GPflowOpt
GPflowOpt copied to clipboard
Issue with large dataset
I want to run BO on a large dataset. For this reason I am using SVGP and minibatching, however it still fails with EI acquisition. A minimal example:
import gpflow
from gpflowopt.acquisition import ExpectedImprovement
import numpy as np
n = 200000
d = 50
X_train = np.random.randn(n,d)
y_train = np.random.randn(n,1)
sgp = gpflow.svgp.SVGP(X_train, y_train, gpflow.kernels.Matern52(1), gpflow.likelihoods.Gaussian(), X_train[:500,:].copy(), minibatch_size=500)
ei = ExpectedImprovement(sgp)
This gives error on the last line:
InvalidArgumentError: Input to reshape is a tensor with 40000000000 values, but the requested shape has 1345294336 [[node Reshape_7 (defined at /home/puncochar/miniconda3/envs/mgr-work/lib/python3.6/site-packages/gpflowopt/transforms.py:138) ]]

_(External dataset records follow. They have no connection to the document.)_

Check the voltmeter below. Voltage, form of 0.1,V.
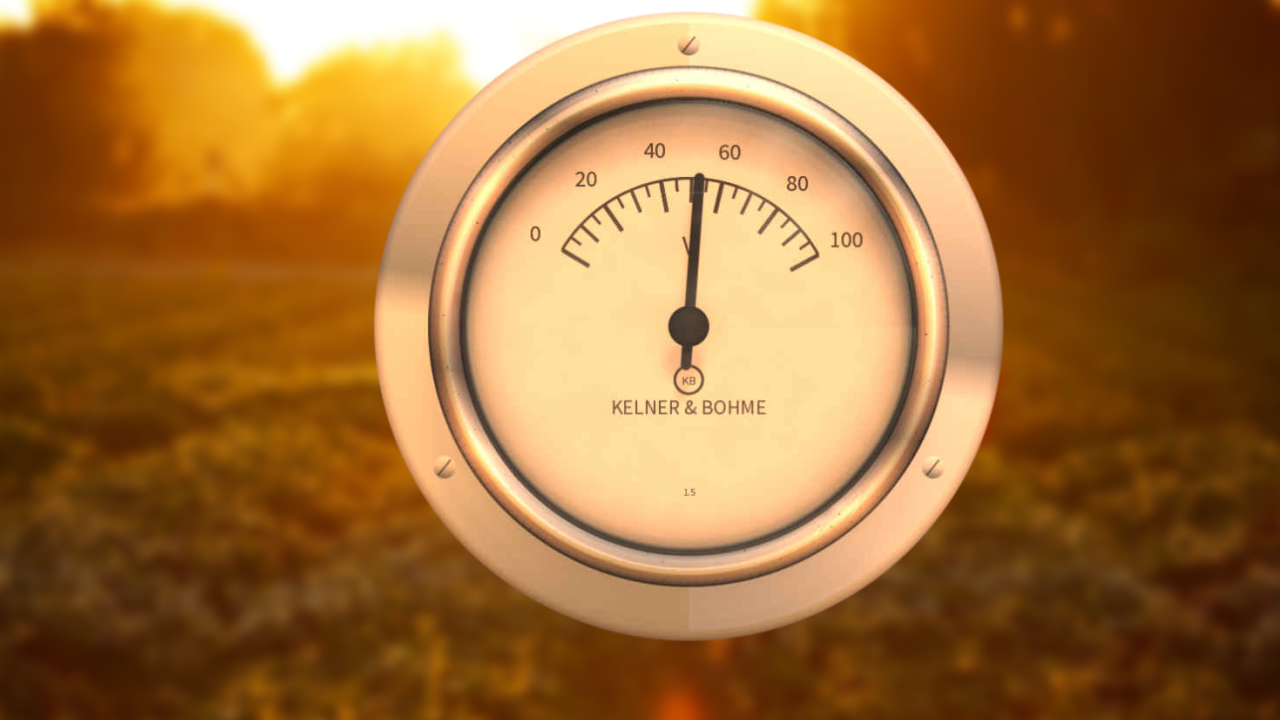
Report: 52.5,V
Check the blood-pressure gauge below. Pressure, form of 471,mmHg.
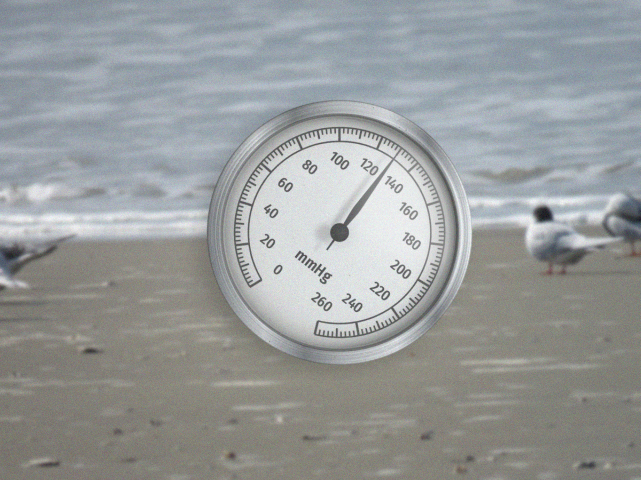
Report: 130,mmHg
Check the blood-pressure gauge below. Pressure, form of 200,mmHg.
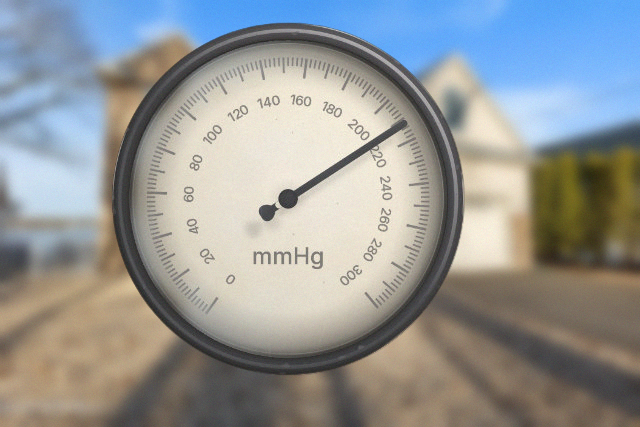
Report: 212,mmHg
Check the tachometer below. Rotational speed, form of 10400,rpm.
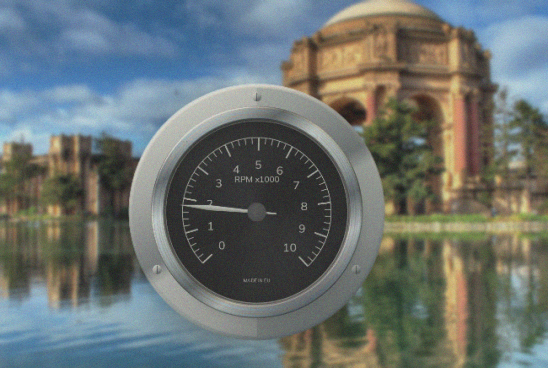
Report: 1800,rpm
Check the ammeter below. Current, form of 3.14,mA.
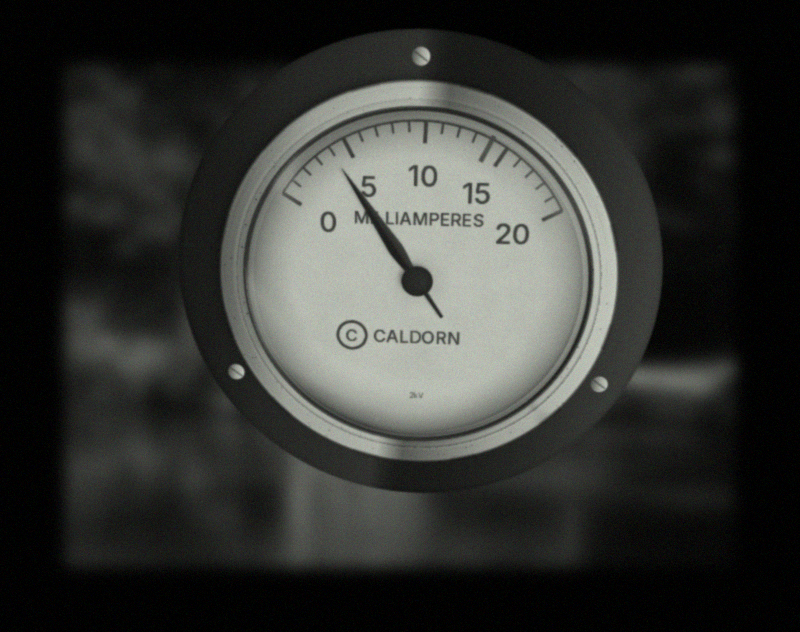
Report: 4,mA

basically an integer overflow.
The error points to line 138 in transforms.py
, where there is Yvar = tf.reshape(Yvar, [N * N, D])
.
I figured this is unnecesary and by passing full_cov=False
from build_predict(...)
in scaling.py
we can simplify the variance linear transformation for diagonal matrices without constructing the full matrix.
L = tf.cholesky(tf.square(tf.transpose(self.A)))
XT = tf.cholesky_solve(L, tf.transpose(Yvar))
return tf.transpose(XT)
After doing this, the code above works and I am subsequently able to run optimization without any errors.
If you like I can make a PR fixing it, because more people could run into this.